Extracted records:
━━━━━━━━

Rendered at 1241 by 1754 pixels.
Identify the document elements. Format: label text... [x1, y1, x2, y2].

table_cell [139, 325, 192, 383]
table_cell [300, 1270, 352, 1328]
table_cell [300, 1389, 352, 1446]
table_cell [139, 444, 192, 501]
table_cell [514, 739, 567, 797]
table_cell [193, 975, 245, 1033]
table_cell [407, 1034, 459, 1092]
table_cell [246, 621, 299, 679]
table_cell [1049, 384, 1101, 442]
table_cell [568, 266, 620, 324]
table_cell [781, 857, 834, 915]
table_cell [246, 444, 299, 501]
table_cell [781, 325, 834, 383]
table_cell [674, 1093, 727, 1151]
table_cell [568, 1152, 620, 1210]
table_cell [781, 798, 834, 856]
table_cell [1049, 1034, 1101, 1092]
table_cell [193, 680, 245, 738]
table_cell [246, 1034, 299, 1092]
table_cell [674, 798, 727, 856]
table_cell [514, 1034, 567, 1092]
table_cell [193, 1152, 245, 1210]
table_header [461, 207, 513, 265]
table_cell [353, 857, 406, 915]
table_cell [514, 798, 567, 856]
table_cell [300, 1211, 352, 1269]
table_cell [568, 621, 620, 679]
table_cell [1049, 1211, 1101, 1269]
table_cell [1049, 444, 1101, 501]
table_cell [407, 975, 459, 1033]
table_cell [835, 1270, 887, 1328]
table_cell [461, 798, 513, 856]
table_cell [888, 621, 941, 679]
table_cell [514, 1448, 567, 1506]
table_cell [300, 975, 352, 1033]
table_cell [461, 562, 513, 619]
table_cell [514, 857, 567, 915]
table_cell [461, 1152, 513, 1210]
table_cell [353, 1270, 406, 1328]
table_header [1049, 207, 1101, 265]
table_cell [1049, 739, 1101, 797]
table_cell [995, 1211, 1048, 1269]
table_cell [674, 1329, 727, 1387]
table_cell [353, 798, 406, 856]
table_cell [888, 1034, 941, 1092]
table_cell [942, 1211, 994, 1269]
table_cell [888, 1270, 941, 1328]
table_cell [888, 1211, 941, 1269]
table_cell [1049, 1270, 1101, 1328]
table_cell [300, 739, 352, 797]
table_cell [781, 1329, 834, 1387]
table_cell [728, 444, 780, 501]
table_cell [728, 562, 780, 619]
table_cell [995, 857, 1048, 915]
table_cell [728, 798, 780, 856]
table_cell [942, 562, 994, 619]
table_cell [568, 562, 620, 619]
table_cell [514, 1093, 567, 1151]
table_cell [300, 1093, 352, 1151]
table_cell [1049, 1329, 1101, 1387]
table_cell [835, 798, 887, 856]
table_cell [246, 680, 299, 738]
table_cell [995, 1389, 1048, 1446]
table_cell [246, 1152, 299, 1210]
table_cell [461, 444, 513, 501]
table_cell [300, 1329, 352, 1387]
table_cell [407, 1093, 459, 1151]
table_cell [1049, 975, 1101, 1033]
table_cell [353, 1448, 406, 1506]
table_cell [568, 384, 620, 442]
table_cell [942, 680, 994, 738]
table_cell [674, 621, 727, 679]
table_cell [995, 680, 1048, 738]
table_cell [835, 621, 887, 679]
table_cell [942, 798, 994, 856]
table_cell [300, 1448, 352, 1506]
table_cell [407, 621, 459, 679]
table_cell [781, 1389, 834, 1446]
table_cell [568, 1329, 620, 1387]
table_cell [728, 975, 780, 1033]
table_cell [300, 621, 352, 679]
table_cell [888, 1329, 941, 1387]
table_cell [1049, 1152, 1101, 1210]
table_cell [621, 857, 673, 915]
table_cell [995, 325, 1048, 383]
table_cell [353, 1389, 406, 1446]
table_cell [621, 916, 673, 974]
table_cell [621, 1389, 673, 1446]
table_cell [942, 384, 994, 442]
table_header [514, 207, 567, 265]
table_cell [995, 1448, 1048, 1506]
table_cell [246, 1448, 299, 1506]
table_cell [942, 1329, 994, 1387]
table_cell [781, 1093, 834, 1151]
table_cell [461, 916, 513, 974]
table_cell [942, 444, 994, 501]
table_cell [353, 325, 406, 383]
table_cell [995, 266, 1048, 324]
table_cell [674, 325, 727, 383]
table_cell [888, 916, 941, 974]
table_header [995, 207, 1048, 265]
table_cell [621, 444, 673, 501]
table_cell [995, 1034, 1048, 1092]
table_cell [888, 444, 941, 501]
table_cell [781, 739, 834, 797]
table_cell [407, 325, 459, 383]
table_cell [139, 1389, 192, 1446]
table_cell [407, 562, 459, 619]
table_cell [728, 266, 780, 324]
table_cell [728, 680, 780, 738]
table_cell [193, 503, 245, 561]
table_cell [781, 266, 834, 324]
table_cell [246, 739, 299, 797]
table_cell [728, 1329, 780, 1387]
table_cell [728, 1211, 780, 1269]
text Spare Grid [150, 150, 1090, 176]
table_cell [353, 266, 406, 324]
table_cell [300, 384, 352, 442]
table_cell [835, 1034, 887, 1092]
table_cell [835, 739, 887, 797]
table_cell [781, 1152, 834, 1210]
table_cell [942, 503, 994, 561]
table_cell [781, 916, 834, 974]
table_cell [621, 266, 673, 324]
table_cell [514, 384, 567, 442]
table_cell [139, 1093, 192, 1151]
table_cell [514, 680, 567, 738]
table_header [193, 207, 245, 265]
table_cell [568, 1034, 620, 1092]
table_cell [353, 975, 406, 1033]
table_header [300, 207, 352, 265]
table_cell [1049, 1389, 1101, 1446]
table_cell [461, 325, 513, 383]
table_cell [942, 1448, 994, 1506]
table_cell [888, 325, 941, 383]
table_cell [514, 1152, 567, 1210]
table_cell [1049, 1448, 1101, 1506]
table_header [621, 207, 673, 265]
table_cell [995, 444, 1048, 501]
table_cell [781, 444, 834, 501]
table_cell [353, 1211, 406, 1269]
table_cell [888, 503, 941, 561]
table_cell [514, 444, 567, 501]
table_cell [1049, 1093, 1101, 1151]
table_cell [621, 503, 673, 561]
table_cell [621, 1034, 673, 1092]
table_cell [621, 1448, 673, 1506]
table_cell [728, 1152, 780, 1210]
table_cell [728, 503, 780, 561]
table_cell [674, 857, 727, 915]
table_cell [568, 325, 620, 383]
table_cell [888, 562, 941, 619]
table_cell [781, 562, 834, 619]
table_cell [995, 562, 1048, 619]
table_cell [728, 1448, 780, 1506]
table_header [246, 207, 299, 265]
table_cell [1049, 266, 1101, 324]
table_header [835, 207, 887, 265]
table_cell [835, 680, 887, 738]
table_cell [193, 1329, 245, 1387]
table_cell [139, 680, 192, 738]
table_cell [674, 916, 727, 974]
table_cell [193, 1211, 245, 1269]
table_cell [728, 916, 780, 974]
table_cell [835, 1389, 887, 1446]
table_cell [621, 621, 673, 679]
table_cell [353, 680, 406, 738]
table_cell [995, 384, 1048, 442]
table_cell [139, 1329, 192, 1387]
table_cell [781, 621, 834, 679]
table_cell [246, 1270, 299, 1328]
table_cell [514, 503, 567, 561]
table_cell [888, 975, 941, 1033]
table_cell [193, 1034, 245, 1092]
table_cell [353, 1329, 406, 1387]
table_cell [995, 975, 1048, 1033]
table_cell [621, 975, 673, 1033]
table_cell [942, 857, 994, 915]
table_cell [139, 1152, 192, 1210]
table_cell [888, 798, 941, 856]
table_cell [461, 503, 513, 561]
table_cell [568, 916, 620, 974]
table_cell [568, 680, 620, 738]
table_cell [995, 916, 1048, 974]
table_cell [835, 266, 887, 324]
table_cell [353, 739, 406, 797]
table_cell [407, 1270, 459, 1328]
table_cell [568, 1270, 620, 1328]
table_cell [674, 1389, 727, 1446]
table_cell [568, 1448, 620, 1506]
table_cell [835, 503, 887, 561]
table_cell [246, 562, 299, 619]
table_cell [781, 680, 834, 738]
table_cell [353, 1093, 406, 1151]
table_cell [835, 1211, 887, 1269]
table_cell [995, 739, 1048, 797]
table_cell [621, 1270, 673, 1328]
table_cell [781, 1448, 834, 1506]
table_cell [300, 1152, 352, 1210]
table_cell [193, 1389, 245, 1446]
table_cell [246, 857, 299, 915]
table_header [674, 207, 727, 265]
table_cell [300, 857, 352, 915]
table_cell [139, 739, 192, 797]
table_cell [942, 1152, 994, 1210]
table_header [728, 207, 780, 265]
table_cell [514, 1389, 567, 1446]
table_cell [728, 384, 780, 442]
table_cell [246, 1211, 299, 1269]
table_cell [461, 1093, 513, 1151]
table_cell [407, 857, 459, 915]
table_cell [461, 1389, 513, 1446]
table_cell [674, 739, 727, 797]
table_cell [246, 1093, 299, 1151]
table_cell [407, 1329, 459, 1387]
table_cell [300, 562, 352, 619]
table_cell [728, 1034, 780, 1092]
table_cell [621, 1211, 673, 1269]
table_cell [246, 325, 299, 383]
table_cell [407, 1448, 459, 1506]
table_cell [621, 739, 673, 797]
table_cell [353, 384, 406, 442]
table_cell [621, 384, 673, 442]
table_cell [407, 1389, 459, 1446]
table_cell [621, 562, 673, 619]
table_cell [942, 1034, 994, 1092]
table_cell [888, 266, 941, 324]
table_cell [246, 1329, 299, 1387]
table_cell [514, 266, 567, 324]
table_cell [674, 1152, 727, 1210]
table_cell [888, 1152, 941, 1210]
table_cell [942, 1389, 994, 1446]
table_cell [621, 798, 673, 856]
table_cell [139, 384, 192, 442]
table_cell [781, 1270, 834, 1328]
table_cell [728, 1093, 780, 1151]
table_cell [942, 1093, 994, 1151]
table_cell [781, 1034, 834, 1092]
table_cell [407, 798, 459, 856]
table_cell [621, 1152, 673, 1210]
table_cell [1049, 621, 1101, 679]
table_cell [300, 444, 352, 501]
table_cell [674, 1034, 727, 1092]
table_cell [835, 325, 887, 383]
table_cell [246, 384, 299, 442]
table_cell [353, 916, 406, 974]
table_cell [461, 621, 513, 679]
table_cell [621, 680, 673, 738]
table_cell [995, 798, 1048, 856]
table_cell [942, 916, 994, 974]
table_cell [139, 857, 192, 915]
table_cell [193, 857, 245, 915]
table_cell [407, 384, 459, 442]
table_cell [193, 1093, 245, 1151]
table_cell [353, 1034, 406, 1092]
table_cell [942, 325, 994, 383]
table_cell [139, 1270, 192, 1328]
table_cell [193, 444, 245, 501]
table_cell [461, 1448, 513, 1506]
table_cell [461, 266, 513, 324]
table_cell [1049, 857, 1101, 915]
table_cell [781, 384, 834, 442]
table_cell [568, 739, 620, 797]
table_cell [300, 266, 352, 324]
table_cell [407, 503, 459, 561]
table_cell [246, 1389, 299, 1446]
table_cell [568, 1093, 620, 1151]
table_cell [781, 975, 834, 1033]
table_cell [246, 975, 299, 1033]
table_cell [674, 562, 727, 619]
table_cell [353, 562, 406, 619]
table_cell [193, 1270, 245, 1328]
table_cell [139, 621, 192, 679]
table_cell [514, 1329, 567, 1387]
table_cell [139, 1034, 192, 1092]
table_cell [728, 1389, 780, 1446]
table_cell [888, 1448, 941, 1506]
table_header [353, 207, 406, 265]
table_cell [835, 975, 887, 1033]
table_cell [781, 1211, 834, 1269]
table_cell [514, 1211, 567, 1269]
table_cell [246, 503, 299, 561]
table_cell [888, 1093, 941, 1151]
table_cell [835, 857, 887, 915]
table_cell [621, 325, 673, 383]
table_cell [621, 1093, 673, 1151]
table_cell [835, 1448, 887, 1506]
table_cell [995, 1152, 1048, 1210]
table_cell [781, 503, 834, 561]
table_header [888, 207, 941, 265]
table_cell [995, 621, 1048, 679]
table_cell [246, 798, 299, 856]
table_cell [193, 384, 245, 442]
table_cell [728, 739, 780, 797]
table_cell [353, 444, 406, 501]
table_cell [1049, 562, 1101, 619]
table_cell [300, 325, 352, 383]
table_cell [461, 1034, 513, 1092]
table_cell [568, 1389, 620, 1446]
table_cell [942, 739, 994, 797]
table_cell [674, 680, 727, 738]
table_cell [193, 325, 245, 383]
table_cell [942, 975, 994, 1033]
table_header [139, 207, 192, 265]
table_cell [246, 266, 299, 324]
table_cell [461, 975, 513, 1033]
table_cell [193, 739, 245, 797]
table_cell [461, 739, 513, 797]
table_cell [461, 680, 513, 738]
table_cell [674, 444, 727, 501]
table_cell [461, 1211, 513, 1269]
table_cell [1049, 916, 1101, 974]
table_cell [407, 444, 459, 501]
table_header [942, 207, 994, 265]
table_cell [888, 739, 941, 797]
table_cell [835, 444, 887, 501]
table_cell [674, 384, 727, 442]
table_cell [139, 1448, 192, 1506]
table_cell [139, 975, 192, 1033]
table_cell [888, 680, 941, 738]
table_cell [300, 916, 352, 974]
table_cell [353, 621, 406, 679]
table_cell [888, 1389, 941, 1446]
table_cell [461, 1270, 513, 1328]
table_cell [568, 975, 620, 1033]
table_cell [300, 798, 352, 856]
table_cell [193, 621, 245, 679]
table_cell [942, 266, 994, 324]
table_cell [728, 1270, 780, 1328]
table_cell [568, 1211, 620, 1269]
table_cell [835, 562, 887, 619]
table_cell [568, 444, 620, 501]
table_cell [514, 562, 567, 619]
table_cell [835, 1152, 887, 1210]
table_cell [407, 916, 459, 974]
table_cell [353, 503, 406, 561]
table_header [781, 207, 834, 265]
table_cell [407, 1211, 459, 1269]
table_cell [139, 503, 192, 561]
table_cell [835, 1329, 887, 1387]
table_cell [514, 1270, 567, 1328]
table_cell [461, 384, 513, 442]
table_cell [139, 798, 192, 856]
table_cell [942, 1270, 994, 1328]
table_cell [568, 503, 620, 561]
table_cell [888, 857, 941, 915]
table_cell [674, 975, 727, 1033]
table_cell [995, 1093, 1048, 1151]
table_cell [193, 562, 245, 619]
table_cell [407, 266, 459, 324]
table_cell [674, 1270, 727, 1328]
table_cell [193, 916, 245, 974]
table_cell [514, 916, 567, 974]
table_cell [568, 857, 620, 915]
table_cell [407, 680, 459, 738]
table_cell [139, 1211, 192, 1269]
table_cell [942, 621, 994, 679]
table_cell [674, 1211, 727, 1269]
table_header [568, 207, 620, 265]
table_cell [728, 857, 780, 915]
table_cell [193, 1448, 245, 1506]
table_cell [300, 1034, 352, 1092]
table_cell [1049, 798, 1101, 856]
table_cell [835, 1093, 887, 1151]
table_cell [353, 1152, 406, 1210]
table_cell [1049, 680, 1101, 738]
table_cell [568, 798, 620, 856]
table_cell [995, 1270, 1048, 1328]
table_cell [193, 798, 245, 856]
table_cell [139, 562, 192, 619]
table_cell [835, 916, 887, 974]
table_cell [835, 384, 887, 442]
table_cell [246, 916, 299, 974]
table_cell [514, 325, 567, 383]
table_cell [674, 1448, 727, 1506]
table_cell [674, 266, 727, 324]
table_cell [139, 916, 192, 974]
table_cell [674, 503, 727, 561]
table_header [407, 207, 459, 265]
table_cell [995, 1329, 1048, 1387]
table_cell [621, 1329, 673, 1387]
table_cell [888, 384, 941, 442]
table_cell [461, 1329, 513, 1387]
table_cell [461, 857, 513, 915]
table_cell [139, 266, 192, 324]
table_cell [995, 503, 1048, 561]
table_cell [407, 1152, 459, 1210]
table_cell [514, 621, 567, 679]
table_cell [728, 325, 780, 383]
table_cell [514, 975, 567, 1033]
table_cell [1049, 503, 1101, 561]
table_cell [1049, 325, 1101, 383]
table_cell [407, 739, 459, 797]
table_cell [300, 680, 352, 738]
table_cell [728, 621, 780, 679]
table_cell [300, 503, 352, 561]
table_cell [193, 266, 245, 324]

━━━━━━━━

The answer must consist of every line from the entries above that contains "text".

Identify the document elements. Format: label text... [x1, y1, x2, y2].
text Spare Grid [150, 150, 1090, 176]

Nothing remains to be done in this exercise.